Use the new "v2 (replace)" guidance type in HunyuanImageToVideo and set image_interleave to 4 on the "Text Encode Hunyuan Video" node.
2025-09-15 05:57:57 +00:00 · 2025-03-08 20:25:14 -05:00
parent 0952569493
commit 7395b0c0d1
4 changed files with 72 additions and 24 deletions
--- a/comfy/ldm/hunyuan_video/model.py
+++ b/comfy/ldm/hunyuan_video/model.py
@@ -227,6 +227,7 @@ class HunyuanVideo(nn.Module):
        timesteps: Tensor,
        y: Tensor,
        guidance: Tensor = None,
+        guiding_frame_index=None,
        control=None,
        transformer_options={},
    ) -> Tensor:
@@ -237,7 +238,15 @@ class HunyuanVideo(nn.Module):
        img = self.img_in(img)
        vec = self.time_in(timestep_embedding(timesteps, 256, time_factor=1.0).to(img.dtype))

-        vec = vec + self.vector_in(y[:, :self.params.vec_in_dim])
+        if guiding_frame_index is not None:
+            token_replace_vec = self.time_in(timestep_embedding(guiding_frame_index, 256, time_factor=1.0))
+            vec_ = self.vector_in(y[:, :self.params.vec_in_dim])
+            vec = torch.cat([(vec_ + token_replace_vec).unsqueeze(1), (vec_ + vec).unsqueeze(1)], dim=1)
+            frame_tokens = (initial_shape[-1] // self.patch_size[-1]) * (initial_shape[-2] // self.patch_size[-2])
+            modulation_dims = [(0, frame_tokens, 0), (frame_tokens, None, 1)]
+        else:
+            vec = vec + self.vector_in(y[:, :self.params.vec_in_dim])
+            modulation_dims = None

        if self.params.guidance_embed:
            if guidance is not None:
@@ -271,7 +280,7 @@ class HunyuanVideo(nn.Module):
                txt = out["txt"]
                img = out["img"]
            else:
-                img, txt = block(img=img, txt=txt, vec=vec, pe=pe, attn_mask=attn_mask)
+                img, txt = block(img=img, txt=txt, vec=vec, pe=pe, attn_mask=attn_mask, modulation_dims=modulation_dims)

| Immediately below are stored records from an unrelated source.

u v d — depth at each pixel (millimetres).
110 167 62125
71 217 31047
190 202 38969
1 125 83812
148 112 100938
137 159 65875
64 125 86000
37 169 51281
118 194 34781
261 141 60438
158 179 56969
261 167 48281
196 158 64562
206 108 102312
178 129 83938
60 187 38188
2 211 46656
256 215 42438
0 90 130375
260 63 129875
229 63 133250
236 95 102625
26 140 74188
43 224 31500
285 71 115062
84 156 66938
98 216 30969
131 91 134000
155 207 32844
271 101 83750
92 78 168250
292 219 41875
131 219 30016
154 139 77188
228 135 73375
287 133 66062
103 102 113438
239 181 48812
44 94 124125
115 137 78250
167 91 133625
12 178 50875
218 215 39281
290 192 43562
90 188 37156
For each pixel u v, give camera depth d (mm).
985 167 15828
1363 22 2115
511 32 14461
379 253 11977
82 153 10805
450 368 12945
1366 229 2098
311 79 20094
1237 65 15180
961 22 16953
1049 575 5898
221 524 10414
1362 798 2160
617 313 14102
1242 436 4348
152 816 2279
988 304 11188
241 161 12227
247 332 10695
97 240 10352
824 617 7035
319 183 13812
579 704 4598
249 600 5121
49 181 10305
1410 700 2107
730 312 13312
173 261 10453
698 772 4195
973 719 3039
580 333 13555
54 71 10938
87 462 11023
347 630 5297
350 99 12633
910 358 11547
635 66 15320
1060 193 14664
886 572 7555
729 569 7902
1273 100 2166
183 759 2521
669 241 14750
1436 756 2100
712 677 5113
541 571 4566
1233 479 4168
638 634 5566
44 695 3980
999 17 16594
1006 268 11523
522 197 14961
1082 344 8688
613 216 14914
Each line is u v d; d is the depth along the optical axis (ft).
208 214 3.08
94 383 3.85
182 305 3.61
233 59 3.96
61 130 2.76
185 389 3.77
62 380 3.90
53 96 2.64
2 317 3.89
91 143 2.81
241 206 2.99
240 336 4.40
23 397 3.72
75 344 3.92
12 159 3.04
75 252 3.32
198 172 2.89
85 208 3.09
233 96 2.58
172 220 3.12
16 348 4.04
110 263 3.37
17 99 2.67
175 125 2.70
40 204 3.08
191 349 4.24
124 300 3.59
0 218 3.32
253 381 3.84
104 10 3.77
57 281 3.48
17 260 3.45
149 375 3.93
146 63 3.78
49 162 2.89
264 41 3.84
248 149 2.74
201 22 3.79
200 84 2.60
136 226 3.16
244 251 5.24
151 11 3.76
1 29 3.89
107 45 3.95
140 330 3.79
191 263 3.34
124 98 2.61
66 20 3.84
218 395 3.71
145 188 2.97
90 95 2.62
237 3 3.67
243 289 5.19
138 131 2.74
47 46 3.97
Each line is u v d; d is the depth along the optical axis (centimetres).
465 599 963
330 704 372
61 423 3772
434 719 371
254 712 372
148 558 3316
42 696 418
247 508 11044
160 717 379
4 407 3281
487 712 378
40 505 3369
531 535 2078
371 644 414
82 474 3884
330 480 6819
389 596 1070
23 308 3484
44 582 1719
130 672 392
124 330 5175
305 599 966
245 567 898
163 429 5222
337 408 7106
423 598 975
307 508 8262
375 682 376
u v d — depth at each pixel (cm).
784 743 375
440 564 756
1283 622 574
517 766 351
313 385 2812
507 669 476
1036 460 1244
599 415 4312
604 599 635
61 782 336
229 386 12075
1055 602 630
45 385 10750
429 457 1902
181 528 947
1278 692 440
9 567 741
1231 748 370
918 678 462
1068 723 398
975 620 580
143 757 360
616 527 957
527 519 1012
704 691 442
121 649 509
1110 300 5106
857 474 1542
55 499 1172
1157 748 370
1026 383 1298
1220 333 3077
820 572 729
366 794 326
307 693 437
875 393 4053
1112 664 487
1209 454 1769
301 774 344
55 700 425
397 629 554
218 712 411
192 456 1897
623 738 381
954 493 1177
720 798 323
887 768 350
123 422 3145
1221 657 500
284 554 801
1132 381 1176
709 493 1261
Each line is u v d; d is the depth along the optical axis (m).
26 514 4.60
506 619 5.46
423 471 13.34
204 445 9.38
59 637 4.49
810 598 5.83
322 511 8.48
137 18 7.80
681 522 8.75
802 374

            if control is not None: # Controlnet
                control_i = control.get("input")
@@ -292,7 +301,7 @@ class HunyuanVideo(nn.Module):
                out = blocks_replace[("single_block", i)]({"img": img, "vec": vec, "pe": pe, "attention_mask": attn_mask}, {"original_block": block_wrap})
                img = out["img"]
            else:
-                img = block(img, vec=vec, pe=pe, attn_mask=attn_mask)
+                img = block(img, vec=vec, pe=pe, attn_mask=attn_mask, modulation_dims=modulation_dims)

            if control is not None: # Controlnet
                control_o = control.get("output")
@@ -303,7 +312,7 @@ class HunyuanVideo(nn.Module):

        img = img[:, : img_len]

-        img = self.final_layer(img, vec)  # (N, T, patch_size ** 2 * out_channels)
+        img = self.final_layer(img, vec, modulation_dims=modulation_dims)  # (N, T, patch_size ** 2 * out_channels)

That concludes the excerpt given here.